Work task: Skip the pictures, and retype the data below in full, exactly.

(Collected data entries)
++++++
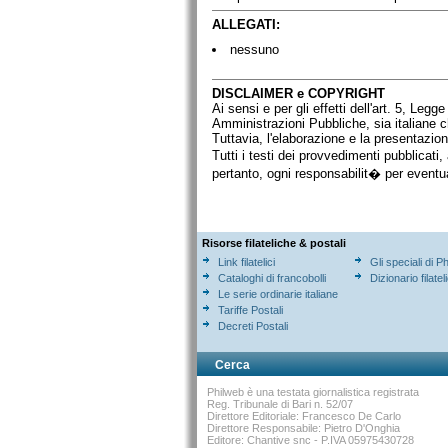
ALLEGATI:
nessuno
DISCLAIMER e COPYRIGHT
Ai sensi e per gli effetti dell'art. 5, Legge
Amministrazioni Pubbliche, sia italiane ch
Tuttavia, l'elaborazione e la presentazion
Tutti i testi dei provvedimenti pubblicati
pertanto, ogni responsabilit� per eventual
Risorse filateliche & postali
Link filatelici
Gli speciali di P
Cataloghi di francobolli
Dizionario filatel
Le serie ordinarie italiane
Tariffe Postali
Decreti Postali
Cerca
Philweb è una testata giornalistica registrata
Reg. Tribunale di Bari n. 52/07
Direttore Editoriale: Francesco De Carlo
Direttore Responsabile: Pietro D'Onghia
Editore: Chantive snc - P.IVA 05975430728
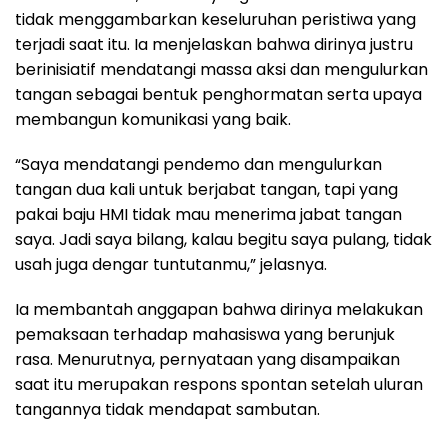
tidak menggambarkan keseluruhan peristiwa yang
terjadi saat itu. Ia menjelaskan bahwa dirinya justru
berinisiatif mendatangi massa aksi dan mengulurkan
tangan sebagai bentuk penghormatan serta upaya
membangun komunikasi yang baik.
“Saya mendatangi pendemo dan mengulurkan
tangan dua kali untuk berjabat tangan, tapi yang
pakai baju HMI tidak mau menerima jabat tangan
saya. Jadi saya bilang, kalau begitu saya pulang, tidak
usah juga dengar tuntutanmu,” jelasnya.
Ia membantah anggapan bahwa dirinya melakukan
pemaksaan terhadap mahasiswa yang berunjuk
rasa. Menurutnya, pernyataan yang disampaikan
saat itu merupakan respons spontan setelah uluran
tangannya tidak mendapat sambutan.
++++++
Your response:
ALLEGATI:
nessuno
DISCLAIMER e COPYRIGHT
Ai sensi e per gli effetti dell'art. 5, Legge
Amministrazioni Pubbliche, sia italiane ch
Tuttavia, l'elaborazione e la presentazion
Tutti i testi dei provvedimenti pubblicati
pertanto, ogni responsabilit� per eventual
Risorse filateliche & postali
Link filatelici
Gli speciali di P
Cataloghi di francobolli
Dizionario filatel
Le serie ordinarie italiane
Tariffe Postali
Decreti Postali
Cerca
Philweb è una testata giornalistica registrata
Reg. Tribunale di Bari n. 52/07
Direttore Editoriale: Francesco De Carlo
Direttore Responsabile: Pietro D'Onghia
Editore: Chantive snc - P.IVA 05975430728
tidak menggambarkan keseluruhan peristiwa yang
terjadi saat itu. Ia menjelaskan bahwa dirinya justru
berinisiatif mendatangi massa aksi dan mengulurkan
tangan sebagai bentuk penghormatan serta upaya
membangun komunikasi yang baik.
“Saya mendatangi pendemo dan mengulurkan
tangan dua kali untuk berjabat tangan, tapi yang
pakai baju HMI tidak mau menerima jabat tangan
saya. Jadi saya bilang, kalau begitu saya pulang, tidak
usah juga dengar tuntutanmu,” jelasnya.
Ia membantah anggapan bahwa dirinya melakukan
pemaksaan terhadap mahasiswa yang berunjuk
rasa. Menurutnya, pernyataan yang disampaikan
saat itu merupakan respons spontan setelah uluran
tangannya tidak mendapat sambutan.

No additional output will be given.